───── Entries supplied ─────

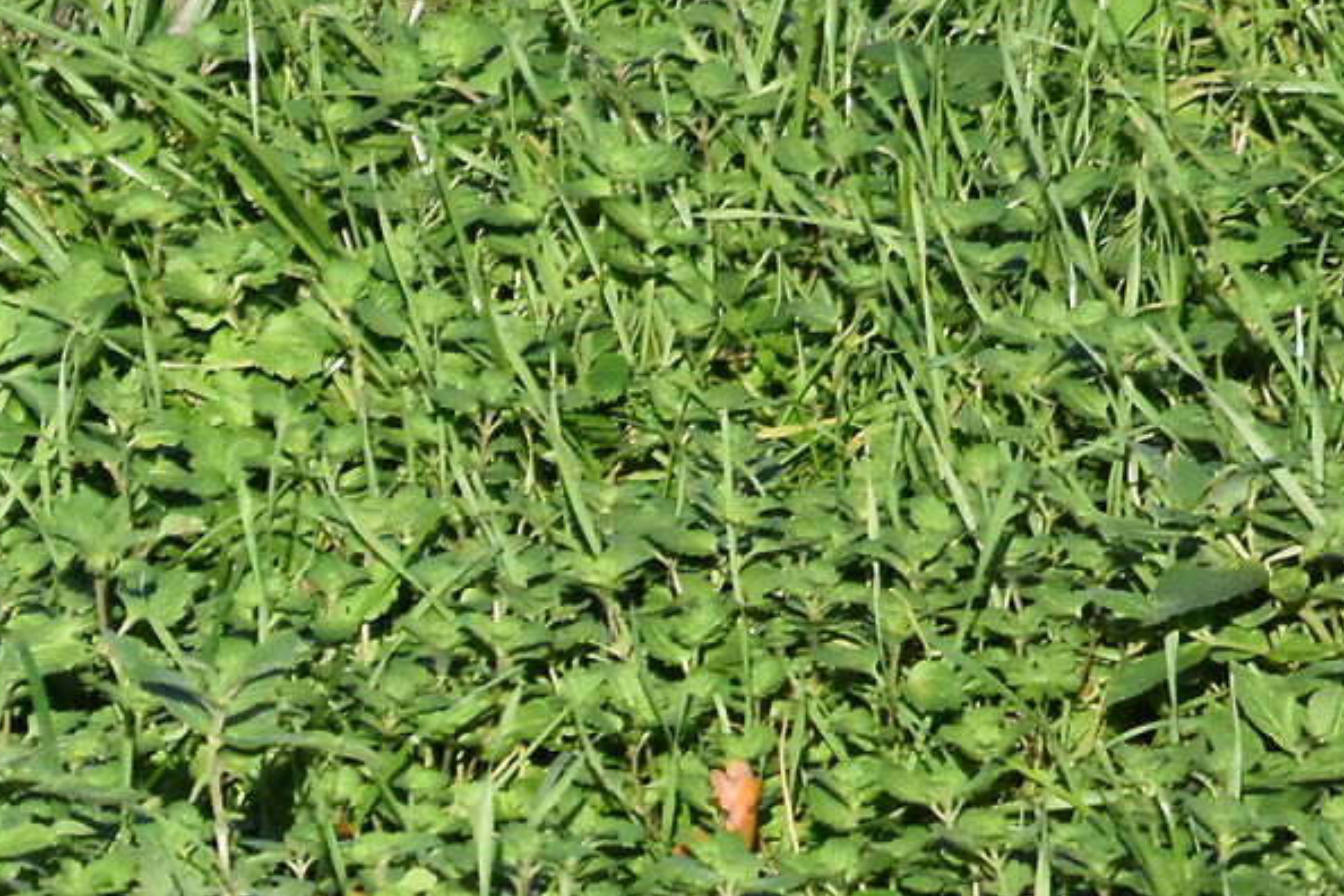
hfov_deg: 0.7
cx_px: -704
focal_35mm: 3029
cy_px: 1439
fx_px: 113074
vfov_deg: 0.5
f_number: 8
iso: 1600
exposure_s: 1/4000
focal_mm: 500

─────
───── Entries supplied ─────

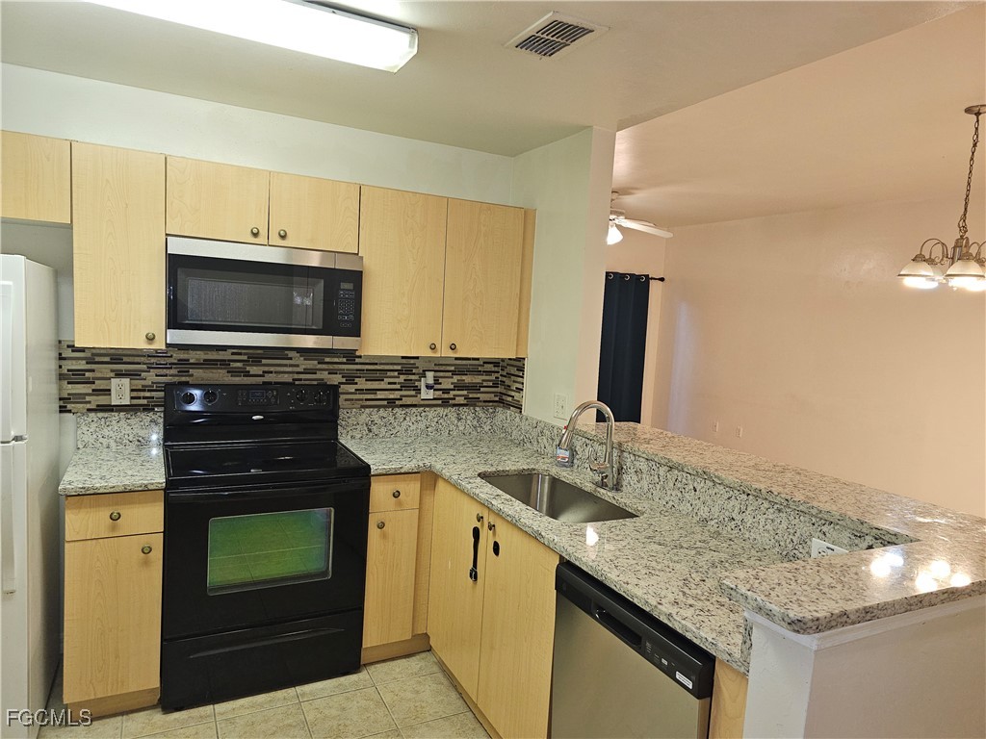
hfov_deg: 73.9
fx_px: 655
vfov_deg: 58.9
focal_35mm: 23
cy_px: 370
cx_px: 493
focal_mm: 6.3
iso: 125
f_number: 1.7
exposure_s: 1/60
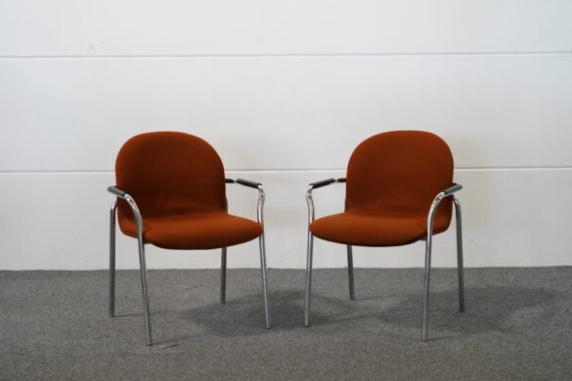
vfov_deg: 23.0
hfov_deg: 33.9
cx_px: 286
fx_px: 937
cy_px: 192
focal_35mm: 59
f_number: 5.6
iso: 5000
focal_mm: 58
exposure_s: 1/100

─────

■ **Problem statement**
The response should be the listing above, limited to the lines between the one holding "cy_px: 1439" and the one holding "focal_mm: 500", inclusive, reproduced exactly.

■ **Response to the task**
cy_px: 1439
fx_px: 113074
vfov_deg: 0.5
f_number: 8
iso: 1600
exposure_s: 1/4000
focal_mm: 500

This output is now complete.